I have always been a fan of a long cozy warm sweater when the weather is cold, and the way the design breaks up the large expanse of sweater makes it very nice and wearable.
Even though I have never been a big fan of the shirt-jacket, I am very atttacted to the classic knit shirt as designed by Sally Melville in this book. Perhaps it is the soft fabric that appeals to me. She shows two versions, one in lace weight mohair and another in sport weight linen and both are gorgeous. I think it is the combination of the shaping and the soft drape of the fabric that appeals to me, and the fact that soft drapy semi-sheer mohair would be warmer and more versatile than a sewn shirt jacket in a sheer fabric. At any rate, for the first time in my life I see shirt-style cardigans in my life, whereas before a shirt jacket was something I borrowed from my husband when I was raking the leaves.
The Sophisticated Hoodie is also nice: interesting enough to knit, casual and more stylish than a standard sweatshirt. Knit in cotton or a cotton blend I think this would become a trans-seasonal favorite much like Rogue has become a winter favorite. Again, I have learned that I am a great fan of knitted hoodies, and have several residing in my closet, both purchased and hand knit, and several of these are about to be retired. This one would be a great new addition.
A classic cabled cardigan is always nice, and this one definitely appeals to me. It is not particularly shaped, but the deeply ribbed waist will add the illusion of shaping as will the nicely angled cables in the bodice. This is a nice combination of texture and detail with simplicity of shape and design, something that sometimes seems all to rare
The tunic pattern named Mini-Dress is a more trendy garment than most of the ones listed here, and it is designed by Sally's daughter Caddy (as is the first, sideways sweater). I have loved this since I first saw it and although I can see it with a simple pair of slacks and sandals in warm weather, I mostly envision myself wearing this as a layering piece.

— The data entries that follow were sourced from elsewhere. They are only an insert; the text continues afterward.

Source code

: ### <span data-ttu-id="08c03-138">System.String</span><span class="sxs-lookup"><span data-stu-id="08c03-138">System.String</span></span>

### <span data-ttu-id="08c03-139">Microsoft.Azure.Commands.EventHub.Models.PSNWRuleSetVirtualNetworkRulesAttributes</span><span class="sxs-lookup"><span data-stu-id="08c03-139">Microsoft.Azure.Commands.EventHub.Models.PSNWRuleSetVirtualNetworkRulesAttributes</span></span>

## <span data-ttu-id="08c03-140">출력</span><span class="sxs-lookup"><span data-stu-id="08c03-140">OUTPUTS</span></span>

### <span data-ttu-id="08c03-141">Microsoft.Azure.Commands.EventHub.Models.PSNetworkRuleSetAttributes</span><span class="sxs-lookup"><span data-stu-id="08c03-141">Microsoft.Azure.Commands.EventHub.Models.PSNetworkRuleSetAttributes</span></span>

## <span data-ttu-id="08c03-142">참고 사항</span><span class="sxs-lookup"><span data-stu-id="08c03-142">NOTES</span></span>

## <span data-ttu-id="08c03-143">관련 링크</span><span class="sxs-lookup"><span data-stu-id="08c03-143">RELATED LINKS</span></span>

Last (yes there is an end to my long ramblings) is this Crinkly Blouse Sweater. Another long unshaped sweater, this one is actually a-line, to be worn with narrow pants, it exudes calm casual chic. I think it is the combination of the ribbing and the lace, with the crinkly texture of the pattern and the linen that really makes this sweater. It would have a completely different aura in a different fiber. There are days when I want simple, casual, and uncomplicated and this sweater fits the bill; if I can have all of that with a bit of sophisticated chic, so much the better. I believe this sweater has that potential although success will all lie in choice of yarn and the fit. Get it wrong and you could easily have an oversized "I give up" sweater. Luckily the designer gives you enough information to make it work if you pay attention (something at which I have not excelled of late).